- **The task**
Pull out every line in the entries below that contains the word "typed", treating uppercase and lowercase letters as different.

— start —

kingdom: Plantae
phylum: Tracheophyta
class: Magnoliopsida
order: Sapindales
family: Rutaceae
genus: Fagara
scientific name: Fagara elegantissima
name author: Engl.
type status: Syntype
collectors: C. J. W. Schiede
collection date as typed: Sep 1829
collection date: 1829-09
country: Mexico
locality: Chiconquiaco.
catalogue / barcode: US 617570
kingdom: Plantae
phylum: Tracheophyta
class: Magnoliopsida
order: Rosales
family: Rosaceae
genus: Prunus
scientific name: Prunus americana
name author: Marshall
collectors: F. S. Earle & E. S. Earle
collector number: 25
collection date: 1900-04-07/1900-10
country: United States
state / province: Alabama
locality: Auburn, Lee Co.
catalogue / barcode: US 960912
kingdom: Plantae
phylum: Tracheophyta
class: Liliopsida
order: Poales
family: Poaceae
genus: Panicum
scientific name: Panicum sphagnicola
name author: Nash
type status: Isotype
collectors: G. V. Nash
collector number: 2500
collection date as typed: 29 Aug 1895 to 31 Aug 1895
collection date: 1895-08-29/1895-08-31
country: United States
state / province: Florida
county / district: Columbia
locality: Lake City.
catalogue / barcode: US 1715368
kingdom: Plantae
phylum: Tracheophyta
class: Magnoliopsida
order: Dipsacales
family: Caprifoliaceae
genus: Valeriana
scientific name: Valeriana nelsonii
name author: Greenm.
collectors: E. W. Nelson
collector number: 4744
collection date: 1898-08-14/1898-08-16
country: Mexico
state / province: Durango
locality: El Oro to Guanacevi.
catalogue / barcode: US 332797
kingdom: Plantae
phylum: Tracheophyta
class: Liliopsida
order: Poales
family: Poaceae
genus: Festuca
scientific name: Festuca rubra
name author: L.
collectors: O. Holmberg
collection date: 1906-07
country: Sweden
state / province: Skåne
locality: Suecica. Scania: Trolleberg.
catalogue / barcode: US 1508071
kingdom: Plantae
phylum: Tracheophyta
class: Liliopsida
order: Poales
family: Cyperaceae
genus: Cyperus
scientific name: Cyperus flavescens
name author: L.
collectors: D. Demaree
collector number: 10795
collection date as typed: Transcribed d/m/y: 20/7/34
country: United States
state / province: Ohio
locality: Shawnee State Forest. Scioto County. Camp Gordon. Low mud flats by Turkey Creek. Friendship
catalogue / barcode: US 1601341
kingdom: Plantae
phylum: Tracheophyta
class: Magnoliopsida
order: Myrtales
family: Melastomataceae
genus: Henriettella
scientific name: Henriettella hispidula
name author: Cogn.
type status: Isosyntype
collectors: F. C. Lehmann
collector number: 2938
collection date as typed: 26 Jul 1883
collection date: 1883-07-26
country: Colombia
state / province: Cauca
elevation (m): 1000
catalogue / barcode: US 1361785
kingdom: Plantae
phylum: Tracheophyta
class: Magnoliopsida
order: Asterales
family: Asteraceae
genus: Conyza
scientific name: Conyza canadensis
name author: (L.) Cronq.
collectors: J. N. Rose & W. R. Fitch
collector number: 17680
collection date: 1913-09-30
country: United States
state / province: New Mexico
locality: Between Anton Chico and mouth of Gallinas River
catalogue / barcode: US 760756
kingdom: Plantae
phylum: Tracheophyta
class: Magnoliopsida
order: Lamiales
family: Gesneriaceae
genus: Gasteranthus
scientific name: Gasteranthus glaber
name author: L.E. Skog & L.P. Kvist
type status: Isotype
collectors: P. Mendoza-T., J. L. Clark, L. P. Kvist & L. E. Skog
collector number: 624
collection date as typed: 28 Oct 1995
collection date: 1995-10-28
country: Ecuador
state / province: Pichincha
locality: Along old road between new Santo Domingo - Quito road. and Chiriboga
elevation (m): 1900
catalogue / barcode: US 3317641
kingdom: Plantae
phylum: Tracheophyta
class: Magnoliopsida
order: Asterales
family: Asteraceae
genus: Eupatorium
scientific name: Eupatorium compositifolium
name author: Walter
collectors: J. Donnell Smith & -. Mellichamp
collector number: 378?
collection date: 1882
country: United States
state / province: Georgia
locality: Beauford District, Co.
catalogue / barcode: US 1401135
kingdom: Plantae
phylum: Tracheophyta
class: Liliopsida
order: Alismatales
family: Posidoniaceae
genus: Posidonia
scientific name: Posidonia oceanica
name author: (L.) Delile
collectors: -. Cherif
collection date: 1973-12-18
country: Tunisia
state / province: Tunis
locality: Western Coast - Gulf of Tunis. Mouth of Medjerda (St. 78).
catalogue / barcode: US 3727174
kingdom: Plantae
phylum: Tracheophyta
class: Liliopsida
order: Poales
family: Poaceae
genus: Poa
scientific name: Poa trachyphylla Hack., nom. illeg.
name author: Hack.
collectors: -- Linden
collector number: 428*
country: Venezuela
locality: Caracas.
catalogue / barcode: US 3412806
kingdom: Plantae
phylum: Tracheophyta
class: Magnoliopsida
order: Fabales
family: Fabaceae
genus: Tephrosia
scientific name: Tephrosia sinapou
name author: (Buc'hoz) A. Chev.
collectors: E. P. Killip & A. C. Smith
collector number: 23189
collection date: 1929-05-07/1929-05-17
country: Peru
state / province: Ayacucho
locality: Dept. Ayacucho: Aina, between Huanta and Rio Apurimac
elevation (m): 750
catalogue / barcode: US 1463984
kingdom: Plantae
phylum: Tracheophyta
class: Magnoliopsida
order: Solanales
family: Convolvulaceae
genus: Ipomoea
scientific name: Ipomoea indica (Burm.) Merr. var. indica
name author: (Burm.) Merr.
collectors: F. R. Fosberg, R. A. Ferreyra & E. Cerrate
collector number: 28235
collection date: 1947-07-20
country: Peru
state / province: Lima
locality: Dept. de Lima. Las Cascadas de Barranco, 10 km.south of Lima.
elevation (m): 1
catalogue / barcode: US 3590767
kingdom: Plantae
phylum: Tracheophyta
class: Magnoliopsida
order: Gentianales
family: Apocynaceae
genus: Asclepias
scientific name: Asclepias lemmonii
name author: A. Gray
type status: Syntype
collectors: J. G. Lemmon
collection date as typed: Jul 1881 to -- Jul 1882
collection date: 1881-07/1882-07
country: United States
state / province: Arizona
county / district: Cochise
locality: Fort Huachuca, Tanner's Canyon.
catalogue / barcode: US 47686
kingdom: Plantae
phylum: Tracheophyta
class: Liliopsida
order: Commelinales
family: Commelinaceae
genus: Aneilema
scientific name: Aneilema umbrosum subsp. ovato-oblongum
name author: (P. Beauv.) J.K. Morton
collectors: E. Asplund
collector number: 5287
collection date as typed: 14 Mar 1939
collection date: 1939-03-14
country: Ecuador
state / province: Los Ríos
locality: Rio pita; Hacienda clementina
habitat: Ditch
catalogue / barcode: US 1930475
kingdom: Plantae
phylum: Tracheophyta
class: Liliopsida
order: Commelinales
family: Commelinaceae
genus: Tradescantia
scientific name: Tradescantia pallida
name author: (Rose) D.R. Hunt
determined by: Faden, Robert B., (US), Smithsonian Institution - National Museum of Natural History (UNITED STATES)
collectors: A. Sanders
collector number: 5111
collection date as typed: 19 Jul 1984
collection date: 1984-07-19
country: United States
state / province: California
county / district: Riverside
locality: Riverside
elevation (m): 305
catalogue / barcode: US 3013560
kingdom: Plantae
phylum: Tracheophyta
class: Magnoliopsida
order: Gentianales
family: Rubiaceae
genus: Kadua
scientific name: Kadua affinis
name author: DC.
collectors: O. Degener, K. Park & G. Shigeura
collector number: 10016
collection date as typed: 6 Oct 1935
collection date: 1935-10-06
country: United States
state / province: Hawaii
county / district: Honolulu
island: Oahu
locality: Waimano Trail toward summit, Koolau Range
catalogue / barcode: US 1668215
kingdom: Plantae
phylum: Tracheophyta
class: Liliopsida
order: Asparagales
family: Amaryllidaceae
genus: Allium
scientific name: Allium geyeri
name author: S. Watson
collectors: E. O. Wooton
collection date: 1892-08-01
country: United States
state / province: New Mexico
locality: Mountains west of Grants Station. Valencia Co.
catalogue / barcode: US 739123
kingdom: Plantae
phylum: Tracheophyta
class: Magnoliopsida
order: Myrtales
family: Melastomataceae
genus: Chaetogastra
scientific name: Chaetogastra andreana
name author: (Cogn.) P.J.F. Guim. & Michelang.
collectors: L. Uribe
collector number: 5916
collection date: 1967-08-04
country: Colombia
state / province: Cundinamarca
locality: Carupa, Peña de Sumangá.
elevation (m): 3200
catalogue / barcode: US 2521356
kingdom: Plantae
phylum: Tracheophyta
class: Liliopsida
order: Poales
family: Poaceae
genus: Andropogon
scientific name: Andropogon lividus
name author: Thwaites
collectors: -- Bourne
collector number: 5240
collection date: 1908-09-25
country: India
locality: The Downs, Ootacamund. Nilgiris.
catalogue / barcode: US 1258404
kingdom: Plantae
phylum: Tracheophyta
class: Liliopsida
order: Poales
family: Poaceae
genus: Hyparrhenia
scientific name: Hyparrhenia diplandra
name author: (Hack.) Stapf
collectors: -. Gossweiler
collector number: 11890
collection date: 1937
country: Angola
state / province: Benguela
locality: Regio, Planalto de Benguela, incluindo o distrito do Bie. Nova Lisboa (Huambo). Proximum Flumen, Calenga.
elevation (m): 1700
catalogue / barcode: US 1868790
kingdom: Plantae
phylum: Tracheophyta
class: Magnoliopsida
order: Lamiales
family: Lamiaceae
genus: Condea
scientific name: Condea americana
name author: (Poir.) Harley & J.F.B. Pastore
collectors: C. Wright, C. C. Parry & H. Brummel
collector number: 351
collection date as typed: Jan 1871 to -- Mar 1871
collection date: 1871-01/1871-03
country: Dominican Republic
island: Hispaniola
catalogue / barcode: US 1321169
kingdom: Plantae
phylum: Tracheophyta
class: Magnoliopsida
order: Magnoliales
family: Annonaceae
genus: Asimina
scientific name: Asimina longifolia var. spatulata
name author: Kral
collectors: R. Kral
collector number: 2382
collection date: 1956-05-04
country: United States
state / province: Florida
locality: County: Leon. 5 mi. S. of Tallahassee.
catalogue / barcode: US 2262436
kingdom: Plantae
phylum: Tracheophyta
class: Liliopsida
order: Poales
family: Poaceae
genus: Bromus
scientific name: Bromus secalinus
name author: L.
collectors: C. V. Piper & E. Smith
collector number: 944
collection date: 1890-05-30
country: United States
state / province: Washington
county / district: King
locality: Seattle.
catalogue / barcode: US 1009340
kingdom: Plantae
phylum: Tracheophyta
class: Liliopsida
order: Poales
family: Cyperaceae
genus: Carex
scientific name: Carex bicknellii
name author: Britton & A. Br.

— end —

- **Final answer**
collection date as typed: Sep 1829
collection date as typed: 29 Aug 1895 to 31 Aug 1895
collection date as typed: Transcribed d/m/y: 20/7/34
collection date as typed: 26 Jul 1883
collection date as typed: 28 Oct 1995
collection date as typed: Jul 1881 to -- Jul 1882
collection date as typed: 14 Mar 1939
collection date as typed: 19 Jul 1984
collection date as typed: 6 Oct 1935
collection date as typed: Jan 1871 to -- Mar 1871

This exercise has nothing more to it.